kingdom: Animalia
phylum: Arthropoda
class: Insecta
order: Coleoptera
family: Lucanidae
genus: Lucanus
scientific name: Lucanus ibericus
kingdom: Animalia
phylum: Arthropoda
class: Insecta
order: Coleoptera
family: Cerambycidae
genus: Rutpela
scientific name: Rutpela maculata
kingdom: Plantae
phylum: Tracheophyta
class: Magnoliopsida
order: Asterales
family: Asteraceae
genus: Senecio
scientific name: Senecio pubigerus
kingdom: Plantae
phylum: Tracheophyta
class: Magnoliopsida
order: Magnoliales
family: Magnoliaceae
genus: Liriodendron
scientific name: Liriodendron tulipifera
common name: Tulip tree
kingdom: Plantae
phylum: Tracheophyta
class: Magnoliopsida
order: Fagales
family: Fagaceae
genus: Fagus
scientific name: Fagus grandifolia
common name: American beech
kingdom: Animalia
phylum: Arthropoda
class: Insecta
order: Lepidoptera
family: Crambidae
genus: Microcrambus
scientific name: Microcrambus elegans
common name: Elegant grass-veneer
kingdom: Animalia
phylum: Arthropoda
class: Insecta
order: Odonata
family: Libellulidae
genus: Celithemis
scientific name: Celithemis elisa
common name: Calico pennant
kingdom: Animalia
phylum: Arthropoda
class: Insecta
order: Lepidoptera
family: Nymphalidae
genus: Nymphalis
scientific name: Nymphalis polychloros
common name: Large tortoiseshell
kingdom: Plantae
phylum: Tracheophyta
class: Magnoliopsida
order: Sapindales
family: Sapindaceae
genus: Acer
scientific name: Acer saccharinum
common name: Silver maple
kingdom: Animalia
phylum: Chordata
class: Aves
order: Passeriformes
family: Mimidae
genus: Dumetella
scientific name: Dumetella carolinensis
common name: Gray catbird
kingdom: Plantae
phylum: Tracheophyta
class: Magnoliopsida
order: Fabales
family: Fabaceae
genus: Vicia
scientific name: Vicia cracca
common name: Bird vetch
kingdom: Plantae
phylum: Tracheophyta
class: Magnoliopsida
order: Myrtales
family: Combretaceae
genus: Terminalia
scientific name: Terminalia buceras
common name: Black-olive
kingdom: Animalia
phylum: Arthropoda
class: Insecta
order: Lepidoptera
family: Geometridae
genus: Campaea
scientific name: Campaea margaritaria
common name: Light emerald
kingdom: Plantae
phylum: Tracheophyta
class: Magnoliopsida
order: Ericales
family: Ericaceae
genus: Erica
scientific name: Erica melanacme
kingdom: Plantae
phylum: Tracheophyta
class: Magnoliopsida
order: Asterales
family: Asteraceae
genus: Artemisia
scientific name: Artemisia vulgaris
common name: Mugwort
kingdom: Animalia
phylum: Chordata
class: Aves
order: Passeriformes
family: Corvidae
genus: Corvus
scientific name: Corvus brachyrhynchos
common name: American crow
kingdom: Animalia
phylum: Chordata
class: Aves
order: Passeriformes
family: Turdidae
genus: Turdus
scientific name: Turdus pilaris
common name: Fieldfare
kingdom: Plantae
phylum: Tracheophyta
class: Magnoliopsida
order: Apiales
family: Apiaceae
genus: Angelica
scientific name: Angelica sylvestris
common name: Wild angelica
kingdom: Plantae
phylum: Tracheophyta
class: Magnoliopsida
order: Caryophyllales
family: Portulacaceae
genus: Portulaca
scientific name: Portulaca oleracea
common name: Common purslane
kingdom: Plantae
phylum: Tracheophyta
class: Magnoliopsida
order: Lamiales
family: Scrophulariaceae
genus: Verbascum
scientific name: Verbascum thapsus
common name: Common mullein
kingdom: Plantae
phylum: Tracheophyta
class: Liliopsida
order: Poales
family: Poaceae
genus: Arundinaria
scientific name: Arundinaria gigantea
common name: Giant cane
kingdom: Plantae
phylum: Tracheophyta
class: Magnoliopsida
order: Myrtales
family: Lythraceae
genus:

-- -- --

*Task to complete*
Reproduce, word for word, the kingdom-through-common-name lines for every one of the records above.

*Exercise answer*
kingdom: Animalia
phylum: Arthropoda
class: Insecta
order: Coleoptera
family: Lucanidae
genus: Lucanus
scientific name: Lucanus ibericus
kingdom: Animalia
phylum: Arthropoda
class: Insecta
order: Coleoptera
family: Cerambycidae
genus: Rutpela
scientific name: Rutpela maculata
kingdom: Plantae
phylum: Tracheophyta
class: Magnoliopsida
order: Asterales
family: Asteraceae
genus: Senecio
scientific name: Senecio pubigerus
kingdom: Plantae
phylum: Tracheophyta
class: Magnoliopsida
order: Magnoliales
family: Magnoliaceae
genus: Liriodendron
scientific name: Liriodendron tulipifera
common name: Tulip tree
kingdom: Plantae
phylum: Tracheophyta
class: Magnoliopsida
order: Fagales
family: Fagaceae
genus: Fagus
scientific name: Fagus grandifolia
common name: American beech
kingdom: Animalia
phylum: Arthropoda
class: Insecta
order: Lepidoptera
family: Crambidae
genus: Microcrambus
scientific name: Microcrambus elegans
common name: Elegant grass-veneer
kingdom: Animalia
phylum: Arthropoda
class: Insecta
order: Odonata
family: Libellulidae
genus: Celithemis
scientific name: Celithemis elisa
common name: Calico pennant
kingdom: Animalia
phylum: Arthropoda
class: Insecta
order: Lepidoptera
family: Nymphalidae
genus: Nymphalis
scientific name: Nymphalis polychloros
common name: Large tortoiseshell
kingdom: Plantae
phylum: Tracheophyta
class: Magnoliopsida
order: Sapindales
family: Sapindaceae
genus: Acer
scientific name: Acer saccharinum
common name: Silver maple
kingdom: Animalia
phylum: Chordata
class: Aves
order: Passeriformes
family: Mimidae
genus: Dumetella
scientific name: Dumetella carolinensis
common name: Gray catbird
kingdom: Plantae
phylum: Tracheophyta
class: Magnoliopsida
order: Fabales
family: Fabaceae
genus: Vicia
scientific name: Vicia cracca
common name: Bird vetch
kingdom: Plantae
phylum: Tracheophyta
class: Magnoliopsida
order: Myrtales
family: Combretaceae
genus: Terminalia
scientific name: Terminalia buceras
common name: Black-olive
kingdom: Animalia
phylum: Arthropoda
class: Insecta
order: Lepidoptera
family: Geometridae
genus: Campaea
scientific name: Campaea margaritaria
common name: Light emerald
kingdom: Plantae
phylum: Tracheophyta
class: Magnoliopsida
order: Ericales
family: Ericaceae
genus: Erica
scientific name: Erica melanacme
kingdom: Plantae
phylum: Tracheophyta
class: Magnoliopsida
order: Asterales
family: Asteraceae
genus: Artemisia
scientific name: Artemisia vulgaris
common name: Mugwort
kingdom: Animalia
phylum: Chordata
class: Aves
order: Passeriformes
family: Corvidae
genus: Corvus
scientific name: Corvus brachyrhynchos
common name: American crow
kingdom: Animalia
phylum: Chordata
class: Aves
order: Passeriformes
family: Turdidae
genus: Turdus
scientific name: Turdus pilaris
common name: Fieldfare
kingdom: Plantae
phylum: Tracheophyta
class: Magnoliopsida
order: Apiales
family: Apiaceae
genus: Angelica
scientific name: Angelica sylvestris
common name: Wild angelica
kingdom: Plantae
phylum: Tracheophyta
class: Magnoliopsida
order: Caryophyllales
family: Portulacaceae
genus: Portulaca
scientific name: Portulaca oleracea
common name: Common purslane
kingdom: Plantae
phylum: Tracheophyta
class: Magnoliopsida
order: Lamiales
family: Scrophulariaceae
genus: Verbascum
scientific name: Verbascum thapsus
common name: Common mullein
kingdom: Plantae
phylum: Tracheophyta
class: Liliopsida
order: Poales
family: Poaceae
genus: Arundinaria
scientific name: Arundinaria gigantea
common name: Giant cane
kingdom: Plantae
phylum: Tracheophyta
class: Magnoliopsida
order: Myrtales
family: Lythraceae
genus:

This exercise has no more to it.